New Husseins began to crop up online as far back as last fall. But more joined up in February after a conservative radio host, Bill Cunningham, used Mr. Obama’s middle name three times and disparaged him while introducing Senator John McCain, the presumptive Republican nominee, at a campaign rally. (Mr. McCain repudiated Mr. Cunningham’s comments).
The Internet makes a movement like this possible. These Obama supporters aren’t legally changing their name (for the most part) because that requires far too much bureaucratic hassle. But with email, instant messenger, Facebook, and blogs, they don’t need to go through those hurdles to make a striking impact. And of course, online, these folks have the ability to find each other.
But the Internet itself doesn’t inspire a movement like this. Instead, it speaks to something very unique about Obama’s candidacy. It’s one thing to build an army of volunteers and raise money from millions of people. It’s another altogether to motivate hundreds of individuals to take the step of adopting Obama’s middle name.
It’s not as though the President of the United States has convinced his supporters to adopt the middle initial “W.”
Christopher Cooper and Susan Davis shed more light on the Obama campaign’s efforts to maximize African American voter registration in their excellent Wall St. Journal article on the topic. A couple of nut graphs:
For Sen. Obama, the registration initiative is at the fore, especially since the main reason for low black turnout is low registration. The U.S. Census Bureau says that while registered black voters turn out at a rate generally even with white counterparts, qualified African-Americans register at a lower rate nationally — 68% to 75% for whites. The gap is particularly stark in the battleground state of Florida, where only 53% of eligible blacks were registered in 2004, compared with 71% of whites. In Virginia, it was 58% to 72%.

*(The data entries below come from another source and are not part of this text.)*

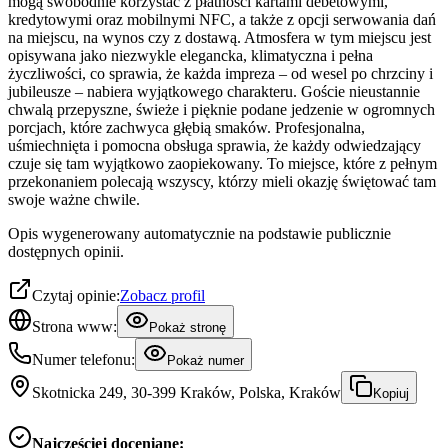
mogą swobodnie korzystać z płatności kartami debetowymi,
kredytowymi oraz mobilnymi NFC, a także z opcji serwowania dań
na miejscu, na wynos czy z dostawą. Atmosfera w tym miejscu jest
opisywana jako niezwykle elegancka, klimatyczna i pełna
życzliwości, co sprawia, że każda impreza – od wesel po chrzciny i
jubileusze – nabiera wyjątkowego charakteru. Goście nieustannie
chwalą przepyszne, świeże i pięknie podane jedzenie w ogromnych
porcjach, które zachwyca głębią smaków. Profesjonalna,
uśmiechnięta i pomocna obsługa sprawia, że każdy odwiedzający
czuje się tam wyjątkowo zaopiekowany. To miejsce, które z pełnym
przekonaniem polecają wszyscy, którzy mieli okazję świętować tam
swoje ważne chwile.
Opis wygenerowany automatycznie na podstawie publicznie
dostępnych opinii.
Czytaj opinie:
Zobacz profil
Strona www:
Pokaż stronę
Numer telefonu:
Pokaż numer
Skotnicka 249, 30-399 Kraków, Polska, Kraków
Kopiuj
Najczęściej doceniane:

If Sen. Obama can achieve registration parity, the effect could be significant, since African-Americans traditionally vote Democratic about 90% of the time. Nationally, black turnout at white levels would have meant an additional 1.6 million voters in 2004, narrowing the three million-vote gap separating President Bush and Democratic challenger John Kerry. In states and districts with a heavy concentration of black citizens, the gap could have thrown victory to Democrats, including North Carolina, long a Republican stronghold, and currently considered a virtual toss-up by many analysts.
Naturally, the Republicans are already hard at work trying to suppress the Black vote:
If history is a guide, Republican campaigners will likely mount legal challenges to Sen. Obama’s voter-registration efforts. Although Democrats aren’t shy to litigate, it is Republicans who have generally opposed efforts to make registration procedures easier and have made such legal challenges, along with voter purges, a part of their election-year strategy, especially in close states. They did this in Florida and Ohio in 2000 and 2004 — unfairly, many Democrats charge. Louisiana’s Republican secretary of state has begun investigating the recent registration efforts of a Democratic-backed organization following reports that many applicants were either dead or fictional.
Republican leaders frequently take shots at Dems for being insufficiently patriotic. Yet racially-driven voter suppression remains an enduring cornerstone of their electoral strategy. Shameless.
It’s been pretty clear for a while that the conservative assault on Barack Obama as a scary, radical, racially threatening figure is going to rely in part on subsidiary calumnies against his wife. I’ve got an article up on the New Republic site today that tries to place the attacks on Michelle Obama in a historical context of political spousal abuse, while examining the aggressive steps the Obama campaign is taking to respond, which I think will be successful.